Further, we show that NOD/SCID mice s.c. co-engrafted with Ipilimumab-coated MECO cells and allogeneic human NK cells had delayed tumor onset and significant inhibition of tumor growth as compared with mice engrafted with Ipilimumab-coated MECO cells alone. These findings suggest that, in our experimental conditions, tumor formation and growth were influenced by the presence of NK cells in the xenograft and that Ipilimumab-mediated ADCC triggering may have played a role as Rituximab, used as antibody control, neither showed delay in tumor formation nor reduction of tumor volume. However, we found that all the mice developed a tumor. The inability of ex-vivo isolated human NK cells to completely suppress tumor cell growth despite the presence of Ipilimumab, may be due to a) the low number of NK cells injected (1:1 NK/melanoma cell ratio); b) the lack of cytokines required for an optimal human NK cell activation as IL-2 or IL-15; c) the lack of accessory immune cells that can aid NK cell in eliminating melanoma cells.
In this regard, it has been reported that CD56
+ NK cells are more efficient in suppressing the growth of a lung cancer xenograft in SCID mice, if they are coinjected with either CD8
+ T cells or unfractionated peripheral blood lymphocytes which are presumed to be important for the in situ secretion of NK cell stimulating cytokines [
39,
40].
Whether the in vivo NK cell-mediated antitumor effect occurs via ADCC activity or TNF-α secretion needs further investigations. However, collectively our studies pointed out an involvement of the innate immune system in the antitumor effect of Ipilimumab.
Conclusions
Herein, we show that patient derived melanoma cell lines and tumor tissues can express CTLA-4. Ipilimumab reacts with CTLA-4 on melanoma cell lines and tissues and is able to trigger antibody dependent cellular cytotoxicity (ADCC) engaging FcγRIIIA on lymphocyte subsets such as primary NK cells, IL-2 activated NK and γδT cells. The degree of ADCC is dependent on the expression level of CTLA-4 on melanoma target cells. Furthermore, NK cells in the presence of Ipilimumab interacting with CTLA-4+ melanoma cells can release TNF-α.
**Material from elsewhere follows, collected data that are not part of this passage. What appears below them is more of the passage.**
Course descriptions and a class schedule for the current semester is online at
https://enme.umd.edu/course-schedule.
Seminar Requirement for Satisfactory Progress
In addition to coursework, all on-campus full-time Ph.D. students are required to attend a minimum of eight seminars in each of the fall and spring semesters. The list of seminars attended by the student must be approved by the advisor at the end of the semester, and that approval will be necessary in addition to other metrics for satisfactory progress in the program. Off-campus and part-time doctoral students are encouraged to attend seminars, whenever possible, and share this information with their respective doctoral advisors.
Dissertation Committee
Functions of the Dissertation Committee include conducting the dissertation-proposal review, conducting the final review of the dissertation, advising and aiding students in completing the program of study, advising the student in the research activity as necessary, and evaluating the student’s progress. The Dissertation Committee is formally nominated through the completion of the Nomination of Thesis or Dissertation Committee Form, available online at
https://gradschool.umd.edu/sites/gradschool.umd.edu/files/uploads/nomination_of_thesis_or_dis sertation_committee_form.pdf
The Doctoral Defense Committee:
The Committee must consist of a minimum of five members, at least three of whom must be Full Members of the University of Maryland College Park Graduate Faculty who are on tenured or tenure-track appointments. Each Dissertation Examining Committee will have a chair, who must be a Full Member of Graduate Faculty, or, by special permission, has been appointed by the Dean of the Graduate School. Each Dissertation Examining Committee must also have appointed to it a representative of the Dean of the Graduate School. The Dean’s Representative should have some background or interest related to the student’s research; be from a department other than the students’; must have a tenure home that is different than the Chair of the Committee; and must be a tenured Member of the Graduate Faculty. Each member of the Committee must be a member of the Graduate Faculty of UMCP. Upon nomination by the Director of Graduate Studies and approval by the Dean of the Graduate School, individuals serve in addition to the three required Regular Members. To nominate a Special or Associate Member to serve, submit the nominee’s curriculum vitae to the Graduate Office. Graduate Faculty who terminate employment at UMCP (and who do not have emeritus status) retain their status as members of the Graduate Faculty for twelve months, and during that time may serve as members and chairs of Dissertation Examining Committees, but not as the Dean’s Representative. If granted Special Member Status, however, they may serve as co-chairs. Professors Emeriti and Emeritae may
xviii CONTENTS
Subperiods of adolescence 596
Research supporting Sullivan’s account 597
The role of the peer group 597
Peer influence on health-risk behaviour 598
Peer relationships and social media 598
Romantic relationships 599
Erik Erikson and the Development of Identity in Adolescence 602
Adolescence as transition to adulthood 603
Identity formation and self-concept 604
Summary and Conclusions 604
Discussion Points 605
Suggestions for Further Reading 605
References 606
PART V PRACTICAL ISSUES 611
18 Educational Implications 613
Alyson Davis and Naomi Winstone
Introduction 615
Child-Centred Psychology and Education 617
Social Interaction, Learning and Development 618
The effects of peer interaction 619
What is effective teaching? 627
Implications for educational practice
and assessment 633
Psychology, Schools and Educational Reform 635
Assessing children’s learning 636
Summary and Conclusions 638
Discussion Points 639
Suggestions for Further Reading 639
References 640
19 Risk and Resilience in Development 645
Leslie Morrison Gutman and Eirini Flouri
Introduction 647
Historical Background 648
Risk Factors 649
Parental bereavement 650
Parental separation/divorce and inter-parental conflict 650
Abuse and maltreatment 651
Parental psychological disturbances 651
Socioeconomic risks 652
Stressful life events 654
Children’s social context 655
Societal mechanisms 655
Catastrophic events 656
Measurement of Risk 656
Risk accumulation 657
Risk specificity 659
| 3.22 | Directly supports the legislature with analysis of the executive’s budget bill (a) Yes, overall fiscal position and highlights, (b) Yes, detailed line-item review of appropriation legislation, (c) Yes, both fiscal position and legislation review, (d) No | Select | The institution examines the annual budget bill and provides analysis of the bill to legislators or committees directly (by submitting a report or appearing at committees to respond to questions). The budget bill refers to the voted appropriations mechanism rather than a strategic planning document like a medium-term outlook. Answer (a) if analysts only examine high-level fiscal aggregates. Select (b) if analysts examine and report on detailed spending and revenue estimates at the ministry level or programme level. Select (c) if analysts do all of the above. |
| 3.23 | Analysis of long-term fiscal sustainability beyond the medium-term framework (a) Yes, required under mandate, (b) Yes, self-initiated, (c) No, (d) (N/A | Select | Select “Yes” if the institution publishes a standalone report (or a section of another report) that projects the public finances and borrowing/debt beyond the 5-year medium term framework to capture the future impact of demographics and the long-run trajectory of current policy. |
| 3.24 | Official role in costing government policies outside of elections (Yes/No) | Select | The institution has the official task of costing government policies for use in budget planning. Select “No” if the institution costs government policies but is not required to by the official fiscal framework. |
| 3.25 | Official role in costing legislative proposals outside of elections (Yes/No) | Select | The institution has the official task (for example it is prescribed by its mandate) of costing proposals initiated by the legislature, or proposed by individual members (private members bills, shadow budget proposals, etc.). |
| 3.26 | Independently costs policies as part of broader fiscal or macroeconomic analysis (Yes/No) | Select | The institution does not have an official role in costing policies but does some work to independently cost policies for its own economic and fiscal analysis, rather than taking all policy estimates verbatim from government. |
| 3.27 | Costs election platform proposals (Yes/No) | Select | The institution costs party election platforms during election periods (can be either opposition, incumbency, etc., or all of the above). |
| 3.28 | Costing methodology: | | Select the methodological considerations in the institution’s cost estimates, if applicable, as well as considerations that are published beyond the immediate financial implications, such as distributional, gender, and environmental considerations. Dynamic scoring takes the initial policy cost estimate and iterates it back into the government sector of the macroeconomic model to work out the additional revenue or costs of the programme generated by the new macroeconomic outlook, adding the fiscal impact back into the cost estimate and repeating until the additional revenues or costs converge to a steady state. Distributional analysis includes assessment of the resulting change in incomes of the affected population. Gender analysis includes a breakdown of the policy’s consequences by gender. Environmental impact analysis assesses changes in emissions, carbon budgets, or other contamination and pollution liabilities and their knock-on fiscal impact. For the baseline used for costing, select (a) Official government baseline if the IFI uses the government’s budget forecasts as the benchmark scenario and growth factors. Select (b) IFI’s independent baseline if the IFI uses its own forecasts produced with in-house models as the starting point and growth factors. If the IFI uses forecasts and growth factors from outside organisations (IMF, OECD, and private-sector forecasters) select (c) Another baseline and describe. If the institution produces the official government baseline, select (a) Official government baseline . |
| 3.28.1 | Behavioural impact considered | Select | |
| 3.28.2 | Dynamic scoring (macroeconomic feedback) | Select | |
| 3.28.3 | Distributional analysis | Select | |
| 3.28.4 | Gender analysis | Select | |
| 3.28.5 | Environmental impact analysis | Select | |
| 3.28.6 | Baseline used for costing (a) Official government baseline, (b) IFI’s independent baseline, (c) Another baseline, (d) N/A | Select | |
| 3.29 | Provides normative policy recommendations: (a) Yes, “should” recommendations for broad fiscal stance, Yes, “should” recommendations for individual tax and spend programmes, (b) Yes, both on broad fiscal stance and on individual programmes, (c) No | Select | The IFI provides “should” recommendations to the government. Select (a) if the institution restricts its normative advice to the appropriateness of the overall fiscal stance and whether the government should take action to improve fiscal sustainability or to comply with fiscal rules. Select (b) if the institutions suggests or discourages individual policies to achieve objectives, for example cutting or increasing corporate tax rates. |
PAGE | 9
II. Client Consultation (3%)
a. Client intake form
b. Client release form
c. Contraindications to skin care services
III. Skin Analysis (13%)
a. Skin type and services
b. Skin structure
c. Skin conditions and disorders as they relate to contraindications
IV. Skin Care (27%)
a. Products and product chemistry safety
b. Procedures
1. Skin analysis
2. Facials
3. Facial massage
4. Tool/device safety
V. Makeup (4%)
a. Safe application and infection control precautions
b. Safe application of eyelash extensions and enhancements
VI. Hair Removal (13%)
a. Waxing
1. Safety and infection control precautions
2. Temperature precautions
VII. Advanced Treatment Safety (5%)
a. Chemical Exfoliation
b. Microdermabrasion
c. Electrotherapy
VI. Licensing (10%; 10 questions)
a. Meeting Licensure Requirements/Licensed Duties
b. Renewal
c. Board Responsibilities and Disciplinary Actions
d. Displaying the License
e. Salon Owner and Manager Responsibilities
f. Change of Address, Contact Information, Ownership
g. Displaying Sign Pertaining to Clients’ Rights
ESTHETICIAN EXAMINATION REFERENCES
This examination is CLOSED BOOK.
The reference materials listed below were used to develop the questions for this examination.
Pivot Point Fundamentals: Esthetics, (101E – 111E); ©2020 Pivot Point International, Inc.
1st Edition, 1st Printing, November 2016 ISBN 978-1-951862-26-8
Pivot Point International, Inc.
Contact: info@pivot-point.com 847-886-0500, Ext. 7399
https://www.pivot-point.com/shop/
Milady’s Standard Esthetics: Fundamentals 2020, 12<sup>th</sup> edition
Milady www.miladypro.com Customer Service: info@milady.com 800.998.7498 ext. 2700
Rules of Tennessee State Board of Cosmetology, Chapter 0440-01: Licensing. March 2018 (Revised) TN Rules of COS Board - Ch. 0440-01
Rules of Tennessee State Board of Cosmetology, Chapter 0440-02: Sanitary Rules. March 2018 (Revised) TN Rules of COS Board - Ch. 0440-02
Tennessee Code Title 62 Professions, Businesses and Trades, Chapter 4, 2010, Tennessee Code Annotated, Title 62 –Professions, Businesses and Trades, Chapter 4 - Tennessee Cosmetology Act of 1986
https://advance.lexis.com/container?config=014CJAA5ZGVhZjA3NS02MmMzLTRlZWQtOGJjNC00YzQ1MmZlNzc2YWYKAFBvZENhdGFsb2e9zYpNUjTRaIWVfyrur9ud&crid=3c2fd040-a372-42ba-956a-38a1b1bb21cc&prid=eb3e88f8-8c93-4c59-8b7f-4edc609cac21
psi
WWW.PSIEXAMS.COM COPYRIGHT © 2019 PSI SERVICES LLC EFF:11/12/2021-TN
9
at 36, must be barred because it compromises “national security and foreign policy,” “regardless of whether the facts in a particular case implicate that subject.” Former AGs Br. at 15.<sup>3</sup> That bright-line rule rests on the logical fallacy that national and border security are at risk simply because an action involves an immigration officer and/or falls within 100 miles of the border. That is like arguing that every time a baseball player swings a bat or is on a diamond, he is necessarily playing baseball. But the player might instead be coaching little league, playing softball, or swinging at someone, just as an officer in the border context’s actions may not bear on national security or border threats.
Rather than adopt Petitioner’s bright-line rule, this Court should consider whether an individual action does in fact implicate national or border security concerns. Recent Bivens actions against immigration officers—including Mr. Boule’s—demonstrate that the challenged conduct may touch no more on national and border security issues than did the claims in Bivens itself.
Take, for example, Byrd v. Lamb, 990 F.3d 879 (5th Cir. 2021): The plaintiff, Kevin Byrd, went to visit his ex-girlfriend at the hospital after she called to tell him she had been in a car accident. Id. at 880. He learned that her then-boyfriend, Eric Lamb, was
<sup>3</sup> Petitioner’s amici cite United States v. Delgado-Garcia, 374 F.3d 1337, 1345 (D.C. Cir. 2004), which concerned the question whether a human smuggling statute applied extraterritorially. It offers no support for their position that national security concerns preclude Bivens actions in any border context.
These findings can have important therapeutic implications as they suggest 1) a new mechanism of action of Ipilimumab; indeed, although formerly regarded as a CTLA-4 antagonist antibody for T cells, it can trigger a direct effect on melanoma tumor by inducing activation of cytolytic effector cells; ii) the possibility that different CTLA-4 levels on melanoma tissues could contribute to the heterogeneous patterns of clinical response that characterize the CTLA-4 immunotherapy in metastatic melanoma patients.
Competing interests
PQ participated to Advisory Board from Bristol Myers Squibb, Merck Sharp and Dohme, Roche-Genentech, Glaxo Smith Kline. She received honoraria from Bristol Myers Squibb and Roche-Genentech. The other authors declare that they have no competing interests.
Authors’ contributions
MPP and AP conceived the study, participated in its design and coordination and drafted the manuscript. PP, AM, NF, FT and LJC carried out molecular studies. SL, SB carried out cellular studies. MPP, SL, AP, MCM were involved in performing in vivo studies. SS, SB and SM carried out the immunoassays. VF performed the statistical analysis. GP, PC and GF carried out cell line generation from patients’ biopsies. PQ coordinated melanoma patients. All authors read and approved the final manuscript.